Ce surcoût peut atteindre directement les marins rémunérés « à la part » : le carburant fait partie des frais retranchés avant le partage du produit de la pêche. Si la moitié du surcoût restant pèse sur la part de cinq marins à parts égales, cela représente 375 euros de moins par marin pour le mois, avant l’effet éventuel d’un minimum garanti ou des modalités de répartition de l’aide. Rapportés à un revenu hypothétique de 2 000 euros, ces 375 euros équivalent à près de 19 %. Ce pourcentage illustre l’enjeu et donc ce n’est pas une baisse moyenne constatée des revenus des pêcheurs français, faute de données permettant de la calculer sérieusement pour cette crise. Le patron armateur, lui, doit aussi financer le plein suivant pendant qu’il attend le remboursement du précédent.

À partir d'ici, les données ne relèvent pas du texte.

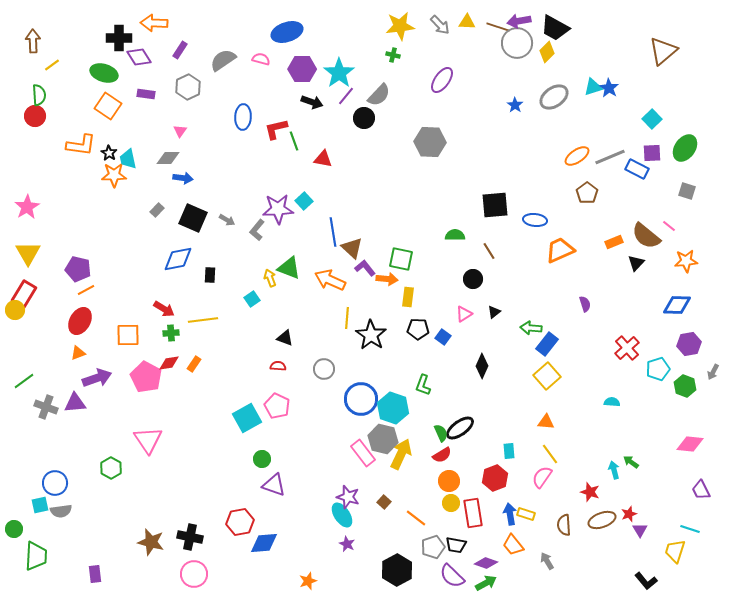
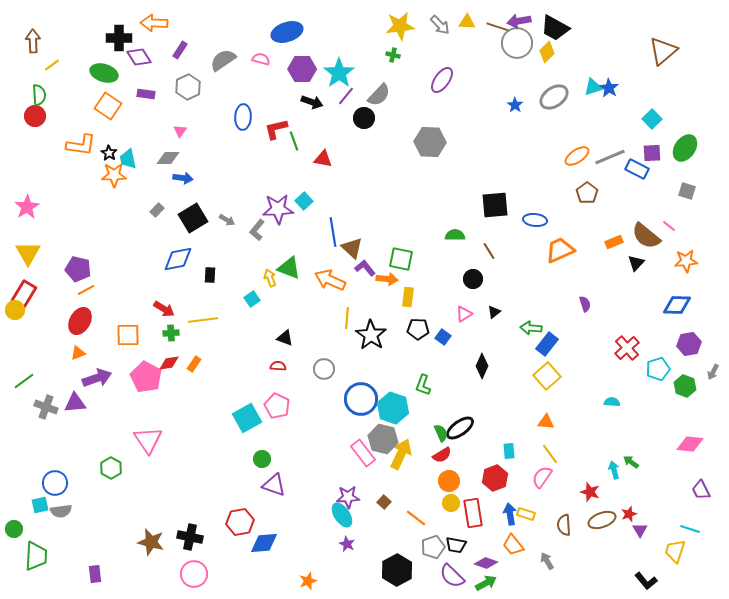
black square at (193, 218): rotated 36 degrees clockwise
purple star at (348, 497): rotated 20 degrees counterclockwise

Au bout du compte, le diesel grimpe pour plusieurs raisons, les bénéfices de certains raffineurs suivent, la TVA encaisse sa part et les aides promettent de venir. Mais à la pompe, personne ne fait crédit : le pêcheur, le transporteur ou l’aide à domicile paie aujourd’hui. Pour les explications, il faut attendre le journal télévisé ; pour les aides, parfois un peu plus.
Gilles Desnoix
Sources : Agence internationale de l’énergie ; Direction générale de l’énergie et du climat (ministère de la Transition écologique) ; Total Energies ; Reuters. Bulletin pétrolier du 11 septembre 2026. Guide fiscal 2026, Agence France-Presse (AFP) · Le Parisien · BOFiP · Légifrance. Portail gouvernemental des aides carburant, Agence de services et de paiement, ministère chargé de la Mer, Commission européenne.